Several books have been written, and we might have seen movies or documentaries, about people whose lives dramatically changed after they had traumatic experiences. There are also people who get to a certain age and start questioning their lives and make drastic changes. And you might very well have had traumatic experiences, or even started questioning your life. Perhaps one of these reasons is why you feel the thirst and are reading this book. Or, perhaps you haven’t yet worked through a traumatic experience. If you’ve not yet had any of these experiences, it’s likely that, at some point in your life, you will find yourself in one of these situations—either the survivor or a near survivor of a harrowing experience, or a person still grappling with a traumatic experience. Or, you might be a person who has reached a point in your life where you don’t feel satisfied.

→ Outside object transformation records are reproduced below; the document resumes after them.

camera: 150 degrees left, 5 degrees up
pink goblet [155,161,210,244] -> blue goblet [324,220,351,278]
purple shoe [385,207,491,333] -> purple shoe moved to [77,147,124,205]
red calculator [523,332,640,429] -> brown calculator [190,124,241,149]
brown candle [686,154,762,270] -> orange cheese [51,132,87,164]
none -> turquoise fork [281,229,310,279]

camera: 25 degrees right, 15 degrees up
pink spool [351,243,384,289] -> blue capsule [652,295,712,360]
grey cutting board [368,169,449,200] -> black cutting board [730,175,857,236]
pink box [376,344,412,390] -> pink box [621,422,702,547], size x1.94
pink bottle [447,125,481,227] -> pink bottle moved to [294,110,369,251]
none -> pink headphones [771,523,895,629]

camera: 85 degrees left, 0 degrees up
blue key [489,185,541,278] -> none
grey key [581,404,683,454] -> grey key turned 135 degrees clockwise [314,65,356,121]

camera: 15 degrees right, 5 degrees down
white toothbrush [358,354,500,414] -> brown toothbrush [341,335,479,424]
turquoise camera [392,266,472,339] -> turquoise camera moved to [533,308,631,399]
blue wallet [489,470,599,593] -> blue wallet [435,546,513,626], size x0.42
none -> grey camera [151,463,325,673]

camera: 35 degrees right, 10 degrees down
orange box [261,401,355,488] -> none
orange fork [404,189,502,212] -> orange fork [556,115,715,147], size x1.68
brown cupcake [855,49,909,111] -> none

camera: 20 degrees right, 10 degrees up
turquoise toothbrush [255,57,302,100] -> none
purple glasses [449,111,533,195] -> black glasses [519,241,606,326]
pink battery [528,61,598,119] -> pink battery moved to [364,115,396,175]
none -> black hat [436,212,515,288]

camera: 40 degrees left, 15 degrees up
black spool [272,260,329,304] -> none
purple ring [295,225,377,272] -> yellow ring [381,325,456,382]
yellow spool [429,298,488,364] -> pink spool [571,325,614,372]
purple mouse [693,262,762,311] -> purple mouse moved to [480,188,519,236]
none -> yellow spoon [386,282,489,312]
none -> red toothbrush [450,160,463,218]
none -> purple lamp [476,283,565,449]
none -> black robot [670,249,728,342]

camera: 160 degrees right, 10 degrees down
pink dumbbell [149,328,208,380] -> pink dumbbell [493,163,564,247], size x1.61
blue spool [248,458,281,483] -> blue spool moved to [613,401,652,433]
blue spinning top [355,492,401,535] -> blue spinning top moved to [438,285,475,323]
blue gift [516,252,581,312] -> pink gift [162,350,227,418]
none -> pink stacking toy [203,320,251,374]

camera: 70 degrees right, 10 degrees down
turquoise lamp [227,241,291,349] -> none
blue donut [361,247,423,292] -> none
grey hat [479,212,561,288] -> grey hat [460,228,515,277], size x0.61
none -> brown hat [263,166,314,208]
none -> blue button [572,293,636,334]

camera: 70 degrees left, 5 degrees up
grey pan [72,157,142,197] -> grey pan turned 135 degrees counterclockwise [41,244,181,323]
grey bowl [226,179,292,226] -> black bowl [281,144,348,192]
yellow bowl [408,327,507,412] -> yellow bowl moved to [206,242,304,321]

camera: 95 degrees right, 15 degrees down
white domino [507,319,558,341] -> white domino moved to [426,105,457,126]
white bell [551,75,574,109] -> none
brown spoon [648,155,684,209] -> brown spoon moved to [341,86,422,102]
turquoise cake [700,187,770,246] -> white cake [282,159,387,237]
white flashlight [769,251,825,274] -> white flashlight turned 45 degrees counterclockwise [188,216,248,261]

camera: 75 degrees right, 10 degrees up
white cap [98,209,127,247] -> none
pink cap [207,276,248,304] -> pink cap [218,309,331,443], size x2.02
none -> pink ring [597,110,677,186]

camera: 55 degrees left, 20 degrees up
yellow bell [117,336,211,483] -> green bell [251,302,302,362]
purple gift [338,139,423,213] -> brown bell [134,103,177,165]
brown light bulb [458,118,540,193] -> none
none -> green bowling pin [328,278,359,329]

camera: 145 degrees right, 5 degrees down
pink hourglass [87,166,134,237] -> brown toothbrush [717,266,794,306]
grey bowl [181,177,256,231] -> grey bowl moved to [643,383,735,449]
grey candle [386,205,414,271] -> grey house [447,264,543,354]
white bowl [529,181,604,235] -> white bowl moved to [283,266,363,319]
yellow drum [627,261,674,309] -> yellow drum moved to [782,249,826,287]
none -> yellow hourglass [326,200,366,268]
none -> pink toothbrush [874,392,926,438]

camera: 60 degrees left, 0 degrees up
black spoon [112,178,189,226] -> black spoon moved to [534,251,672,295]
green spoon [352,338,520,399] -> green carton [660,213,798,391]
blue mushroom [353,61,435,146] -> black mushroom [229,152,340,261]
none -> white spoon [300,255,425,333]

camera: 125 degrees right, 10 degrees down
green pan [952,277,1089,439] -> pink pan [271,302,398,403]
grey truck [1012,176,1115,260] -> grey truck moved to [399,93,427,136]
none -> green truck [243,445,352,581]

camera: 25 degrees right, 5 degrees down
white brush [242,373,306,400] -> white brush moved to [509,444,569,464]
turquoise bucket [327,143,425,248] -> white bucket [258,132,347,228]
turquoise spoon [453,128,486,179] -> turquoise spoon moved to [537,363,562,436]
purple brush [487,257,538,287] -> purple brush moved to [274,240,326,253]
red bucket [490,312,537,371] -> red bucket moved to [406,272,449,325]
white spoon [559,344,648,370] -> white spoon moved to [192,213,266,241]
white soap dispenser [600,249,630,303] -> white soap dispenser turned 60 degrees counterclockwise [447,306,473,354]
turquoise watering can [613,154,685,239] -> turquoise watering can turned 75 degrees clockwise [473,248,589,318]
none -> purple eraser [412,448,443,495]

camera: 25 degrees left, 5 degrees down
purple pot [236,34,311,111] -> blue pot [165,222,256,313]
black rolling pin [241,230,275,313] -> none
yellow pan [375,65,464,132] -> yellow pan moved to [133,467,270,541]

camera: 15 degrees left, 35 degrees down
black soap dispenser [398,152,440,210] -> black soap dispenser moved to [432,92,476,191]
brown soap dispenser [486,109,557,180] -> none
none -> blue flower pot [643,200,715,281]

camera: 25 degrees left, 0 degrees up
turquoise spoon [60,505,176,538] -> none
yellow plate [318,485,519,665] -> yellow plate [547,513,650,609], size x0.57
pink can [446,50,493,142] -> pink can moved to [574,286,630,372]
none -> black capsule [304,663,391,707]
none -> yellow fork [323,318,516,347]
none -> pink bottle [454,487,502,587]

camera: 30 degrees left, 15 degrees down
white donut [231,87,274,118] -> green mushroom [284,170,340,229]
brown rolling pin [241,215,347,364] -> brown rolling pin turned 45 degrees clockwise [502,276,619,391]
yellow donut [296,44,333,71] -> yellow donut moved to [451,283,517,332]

When we are placed in harsh conditions, for us to survive, we are required to dig deep: We are required to work very hard to save ourselves. If we are lucky, we might even dig deep enough to see our souls. In those books and movies I just mentioned, the changes that happened most likely occurred when the person uncovered their soul and then allowed their soul to guide their lives starting from the traumatic incident.
Yet, if we never have such a life-changing experience, what are we to do if we thirst for a change in our lives?
We can do nothing, and simply live our second-choice existence. Or, we could be brutally honest with ourselves to find out if the life we created is indeed the life we like, or if we are merely caught up in the flow of circumstances that make up our lives. In other words, we can decide to stop and look at our second-choice existences, or we can admit that we cannot or do not have the courage to stop and look at our lives.
The choice can be difficult, because it takes courage to make needed changes in our lives. Courage is needed because those adjustments might take more pain and work than we are willing to put forth. Yet if we decide to do nothing, all that remains is the second-choice existence, with no chance of ever living our first-choice existence.
This latter choice—to do nothing—might be okay for some people, but not okay for others. People who have had difficult and traumatic experiences, and even near death experiences—those who had no choice—often say they feel as if they got a second chance with their lives.
The question is, why wait for a trauma that might never happen? Why not just look at your life right now instead?
In some cases, people recalling their traumatic experience say they saw flashes of their lives. This might have happened to you. Whether or not it has, have you ever considered why this occurs? Why these people see their lives flash by? Why they invariably make life-altering changes? Why they say it seems, to them, that they now have a second chance at their lives?
Could it be that they saw what their lives had come to? Could it be that what they saw, they didn’t like? Could it be that they saw their second-choice existences flash by?
If we look really closely at our lives in an open and honest way, without waiting for a traumatic experience to “force” us to, might we see the same existence as what people who’ve endured traumatic experiences see?